Текст:
-------
Единственное что смущало, так это то, что В. Троицкий оказался человеком до посинения занятым. Трудно его было отловить, чтобы посидеть и набросать немного цифровок. Ходили мы в здание филармонии где-то месяца два. Исходили ножки, поистерли ступеньки, намозолили глазки тетенькам вахтершам-билетершам, стали лучшими друзьями всего симфонического оркестра, а заодно и народников, но, блин, таки своего добились. Большую часть работы Ведущий Альтист сделал еще до начала записи. Успел. Молодец. А то, что самую последнюю аранжировку струнных он набросал уже по ходу в день записи – примерно около 10.05.02 после восьмичасового бдения перед нотным станом в компании своих друзей, так это только плюс один и большой. Такой заряженный плюсовой энергией камень в огород всяких там бездельников и претенциозных юношей с модными электрогитарами наперевес. Талантище!!! Это безо всякого озорства сказано, не подумайте дурного.

Аркаша Соколов назначал нам репетиции пару раз в консерватории в комнатенке для индивидуального пользования всякими там ударными и безударными перкуссионистами. Была уже изрядна, надо признать, жара в начале мая. Грохотали понемногу, гораздо меньше, чем в те самые сопливые годы все в том овеянном легендами актовом зале института "Карелгражданпроект". И если Троицкий выписывал каждую нотку, добавляя сотню каких-то странных значков, понятных только ему да еще второй половинке Дуплета, то Аркаша был начисто лишен желания заниматься чистописанием. У него была своя непревзойденная по оригинальности метода фиксации. Предварительно отслушав записанную у "месье Зи" дома на кассету фанеру, он сказал, что нужно тут кое-чего подрисовать в органайзер. Потом, высунув язык, рисовал что-то тайнописью на каких-то фигульках-бумажечках. Бумажки были очень странные, как будто из разных наборов конструктора "Лего". На расстоянии вытянутой руки их уже не было видно. После полного заполнения они терялись где-то в заднем кармане штанов. Трудно было поверить, что с ближайшим походом в места не столь отдаленные эти самые испещренные клинописью таблички не будут использованы по назначению: Ох уж это косноязычие. Ничего такого не произошло. Когда наступило время "Ч", все бумажонки перекочевали в прямо противоположном направлении из заднего кармана на пюпитр. Произошло полное восстановление памяти, и переигрывать по миллиону раз не пришлось.
-------
Задания:
a. Выпишите из текста о подготовке к записи все учреждения, которые в нем названы.
b. Сколько времени, согласно тексту о подготовке к записи, ходили в здание филармонии?

Исходный материал:
-------
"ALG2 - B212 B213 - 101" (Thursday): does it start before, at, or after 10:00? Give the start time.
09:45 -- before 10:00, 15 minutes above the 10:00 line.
-------
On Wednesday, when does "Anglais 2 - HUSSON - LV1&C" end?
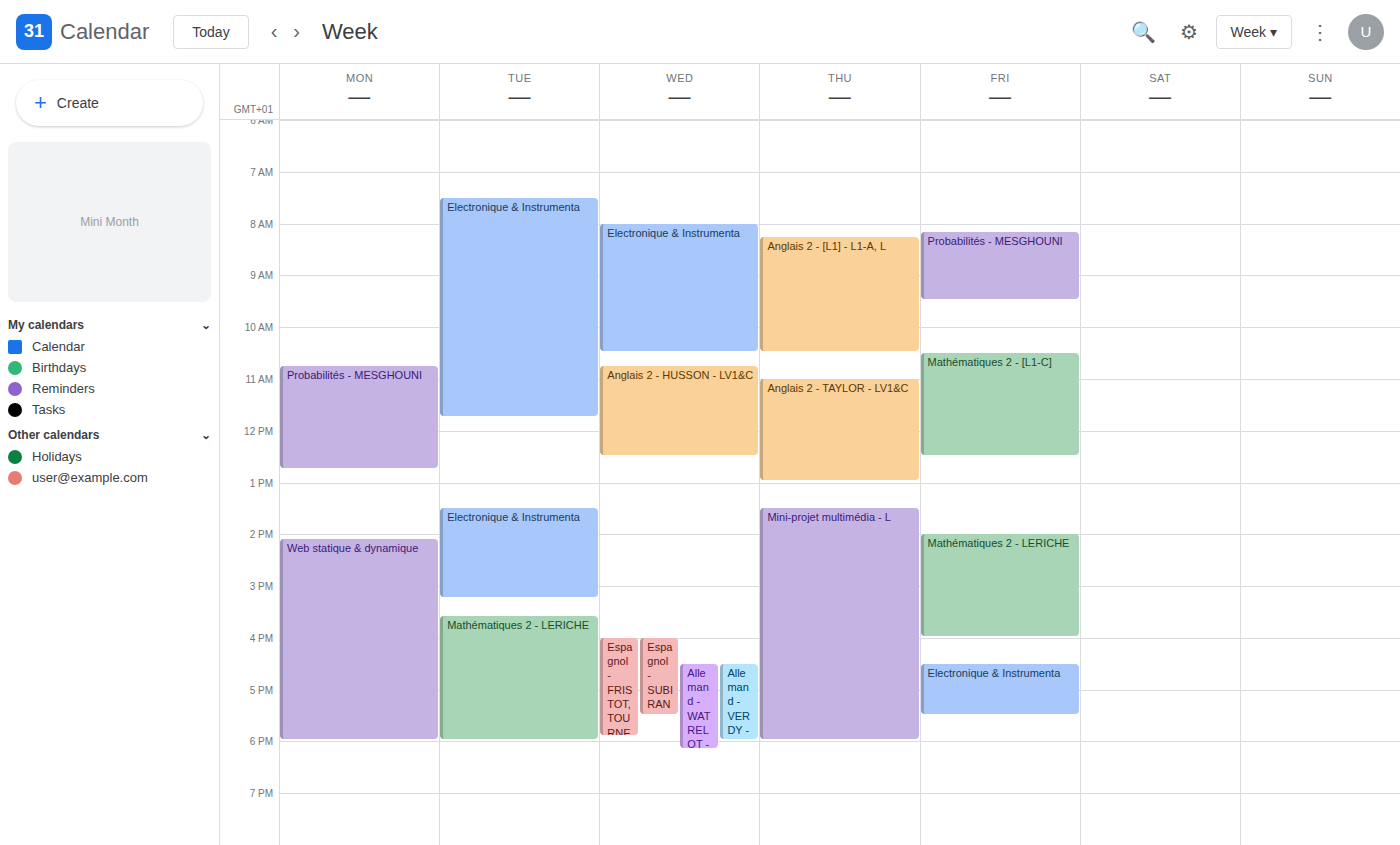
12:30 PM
-------
Ответы:
a. Филармония, консерватория, институт «Карелгражданпроект».

b. Где-то месяца два.